В голосе слышалось раздражение, опять этот Сусанов со своими идеями. И вот надо выслушивать и принимать решение.
Проходя в кабинет, Сусанов пожалел, что нет здесь прежнего председателя-фронтовика.
— В трех километрах от Корсуни шли ожесточенные бои, — начал было Сусанов.
— Что же ты хочешь? — перебил предисполкома, побарабанив пальцами по столу. У него был вид очень занятого человека, ответственного за хозяйство всего района со всеми его насущными проблемами, а тут…
— Вот мы и решили солдатский прах перенести на передовую. Посодействуйте! У железнодорожников духовой оркестр имеется. Приглашения разошлем, народ будет… С почестями похороним солдата.
— Но у вас же есть в селе братская могила?
— Есть.
— Вот туда и закопайте.
— Но… Солдат-то неизвестный, — проникновенно глядя ему в глаза, сказал Сусанов. — Его ведь на высоту надо. Там же сотни, а может… Этим мы воздадим дань всем, кто остался там навсегда, кто не пришел с войны. Памятник будет виден с автомобильной трассы и напомнит всем о наших победах и потерях…
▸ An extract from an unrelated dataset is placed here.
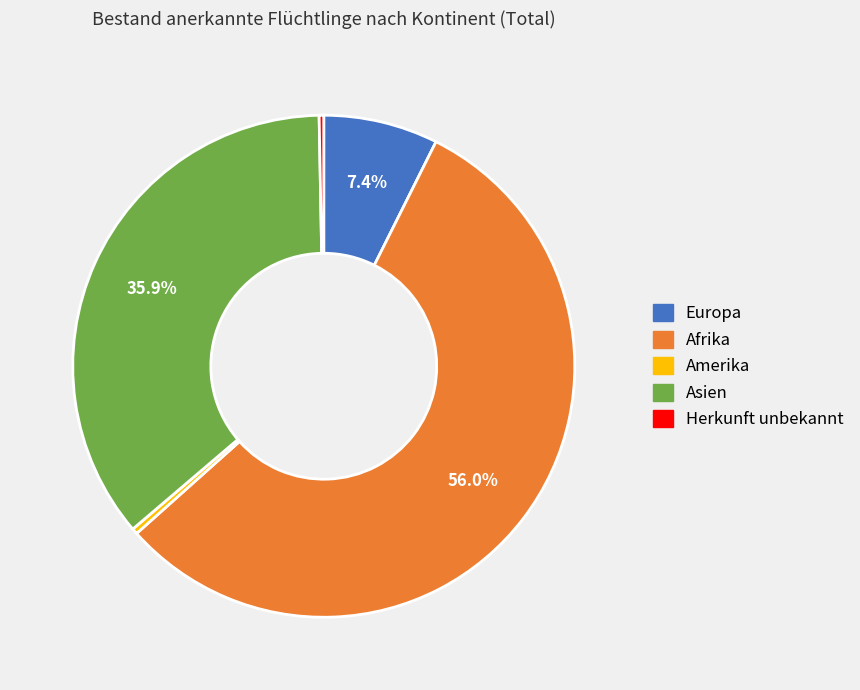

Does any single category account for the majority?

Yes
— Нет, знаешь что, перехоранивайте в общую могилу.
— Мы там уже деревья посадили. Оформляем парк Победы.
— Вот тебе и говорю: братскую могилу разрывайте и закапывайте… Там найдется место.
Из райисполкома уходил Сусанов расстроенный. По пути завернул к военкому.
— Не за тем к нему шел, — с горечью в голосе сказал Сусанов. — Ждал от него поддержки, а он… Перехоранивайте, говорит, в общую могилу, и все. А я не могу этого сделать! Не могу! Имени нет, солдата нет. Перенесем кости, и все? Но это же был живой человек, солдат наш, советский!
Военком сумрачно молчал. Он знал, что Сусанов от своего не отступит.
— Добро, — сказал Анисимов. — Переноси на высоту.
В колхозе Сусанов выписал доски, в школьной мастерской истопник сделал гроб. Красная материя у Николая Дмитриевича нашлась. И когда все было готово, он позвал комсомольцев:
— Ребята, нам выпал почетный долг! Предстоит перехоронить останки нашего советского солдата!